What’s Considered a Big Move in Forex?
By Sean Hyman, Currency Analyst
www.worldcurrencywatch.com
Traders ask me this question all the time. And I can’t blame them. After all, if you can’t identify large moves in the Forex market, you can’t possibly know if you’re earning the kind of profits you want.
So let’s clear this up right now, shall we?
First to understand the answer, you need to know that the Forex market does NOT move in points or ticks like other markets. Instead, the Forex market moves in pips – the smallest movements that currency pairs can make.
When you look at a trading screen, most Forex pairs are priced four places beyond the decimal point (the Japanese yen is the only exception). So if a currency pair moves 0.0001, then it moves one pip.
Now to find out what constitutes a big pip move, you need to look at how many pips a particular currency pair trades in a day. For instance, the Aussie dollar trades about 174 pips a day versus the U.S. dollar (AUD/USD). But more volatile pairs like the British pound/Japanese yen pair (GBP/JPY) trades around 352 pips a day on average.

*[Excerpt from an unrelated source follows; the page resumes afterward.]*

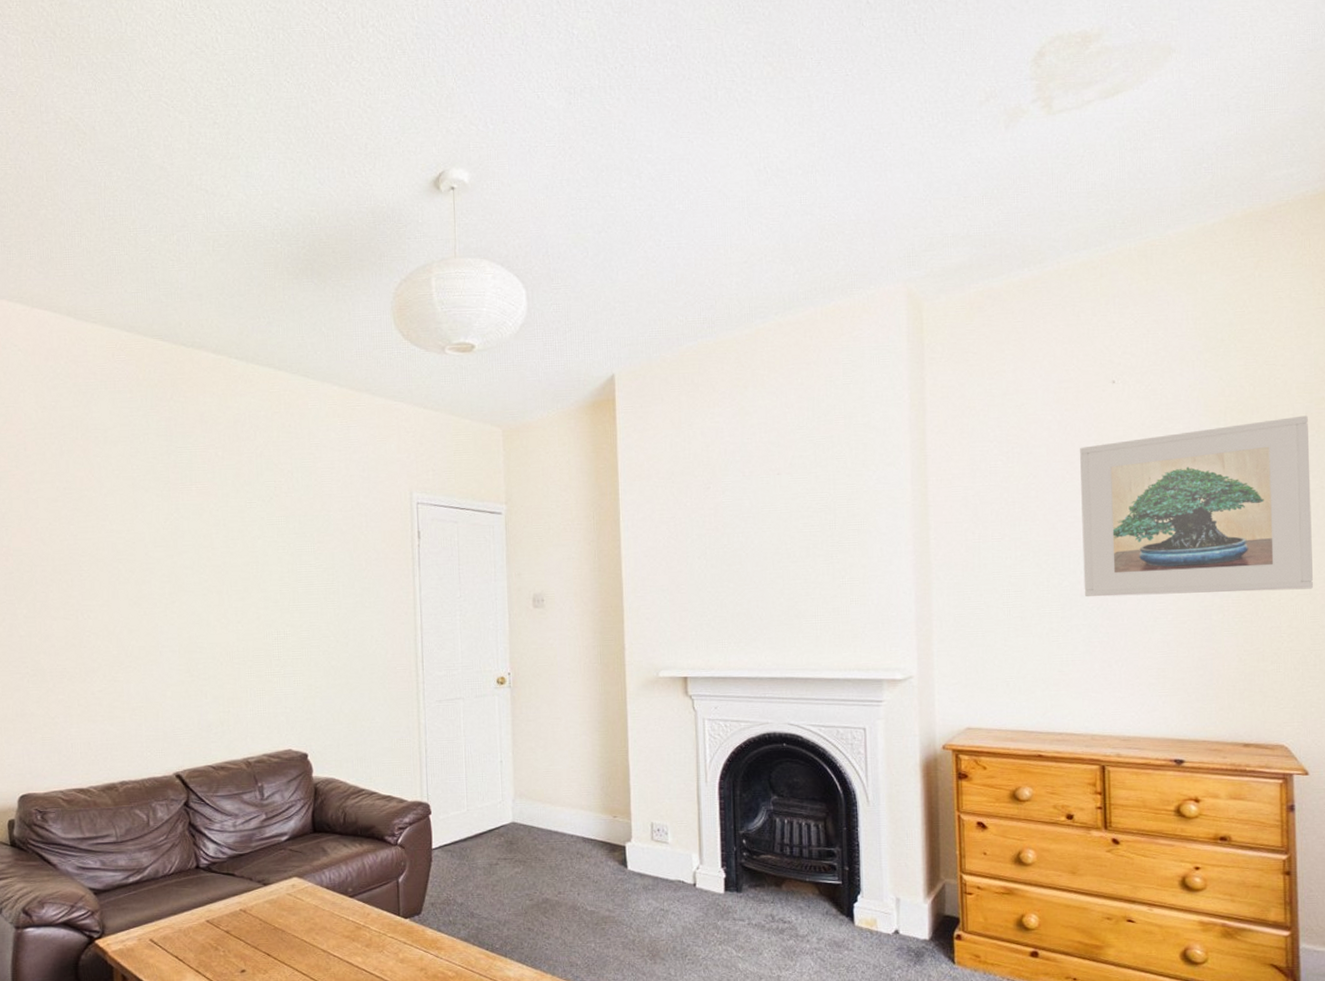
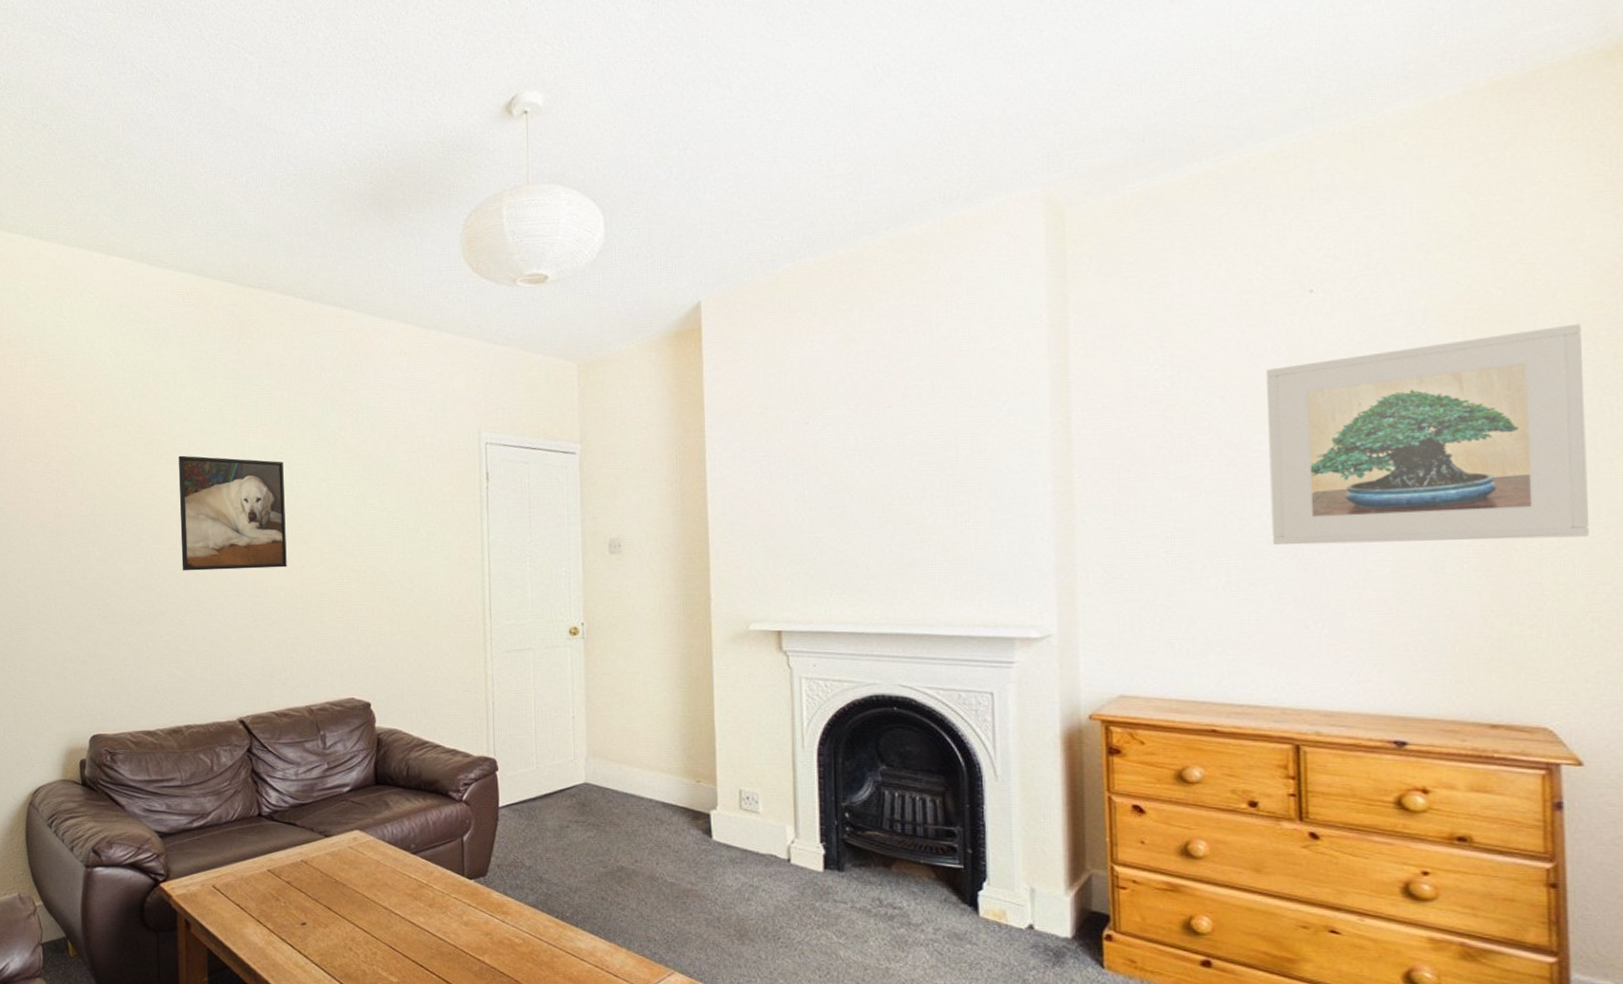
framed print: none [110,512,223,628] -> present [179,455,287,571]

Major difference. You can clearly see it below...
Some analysts will tell you that a 200 pip move is a big move for any pair. I beg to differ. If you’re trading a volatile pair like the GBP/JPY, then a 200-pip move is pretty average – in fact, it’s less than it typically trades in a day.

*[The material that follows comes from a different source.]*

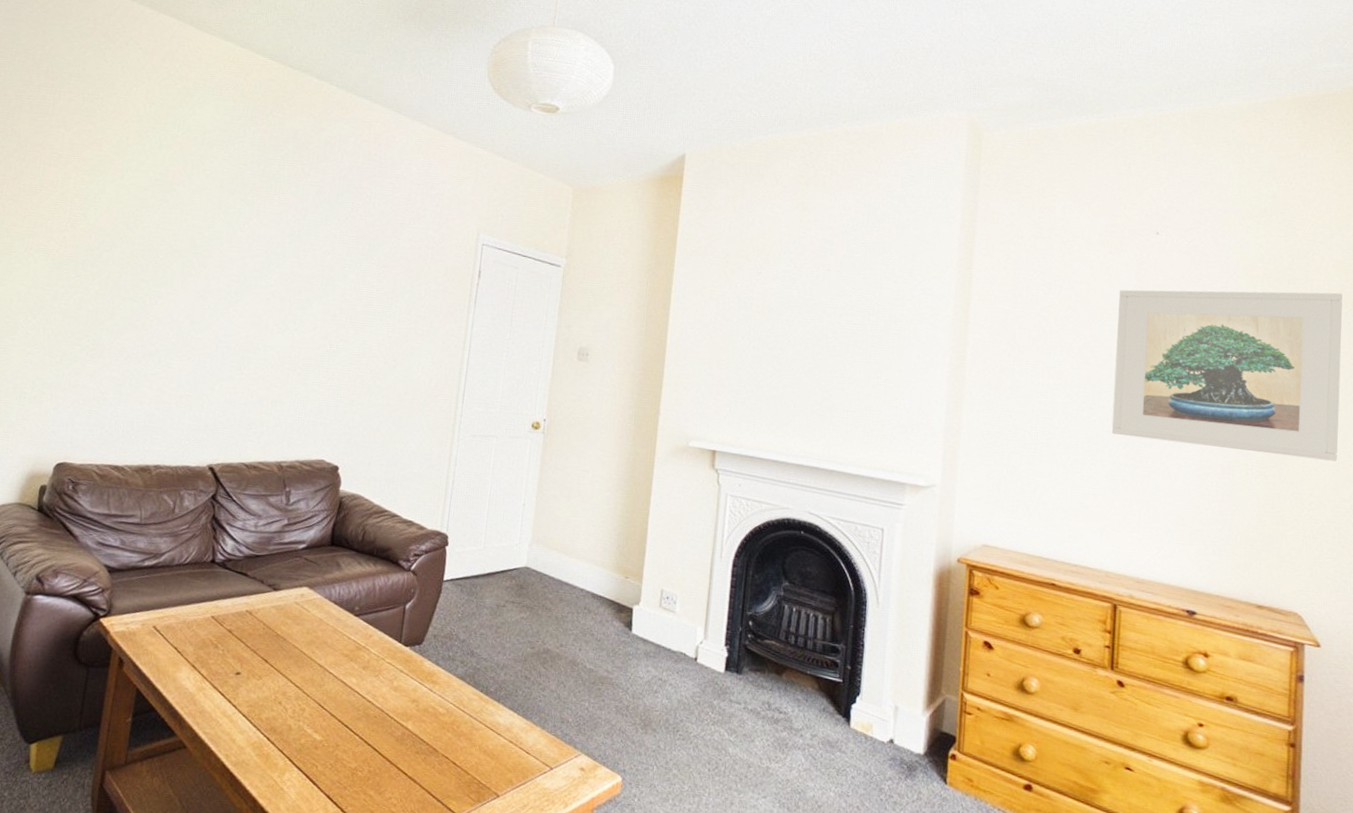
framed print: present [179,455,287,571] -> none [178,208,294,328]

However, if a relatively non-volatile pair like AUD/USD shoots up 200 pips in a day, then you’ve got a huge mover on your hands.
Cross-Rates Zip Around in Price Much Faster
Actually, the GBP/JPY pair isn’t even the most volatile pair in the bunch. Other cross-rates (non-dollar currency pairs) have humongous swings in price on a daily basis.
Some of the biggest movers and shakers include the EUR/NZD (euro/New Zealand dollar) and the GBP/AUD (pound/Aussie dollar). Both of these pairs have daily swings of 525-565 pips PER DAY on average. There are some pairs that may not make it that distance from low to high for the ENTIRE WEEK.
Those extremely volatile pairs can move 100 pips as easily as some pairs can move 20 pips. In the end, it’s all relative. The point is you need to know what’s an ordinary move for any pair you’re trading. Then you can gauge how your pair is performing on a daily basis.
For instance, if a pair normally moves 200 pips but today it moved 400 pips (and that does happen…) then you might want to close your trade altogether and take your profits.
Or you might decide to close out part of your trade, take partial profits, and move your stop-loss up so you’re prepared just in case the currency pair swings violently in the other direction.
Therefore, know the typical trading ranges for any currency pair you’re buying or selling.
Note: It’s good to check the volatility on each pair at least once a month because volatility levels can change drastically. As the volatility changes, your stops, number of lots and your EXPECTATIONS will all need to change accordingly.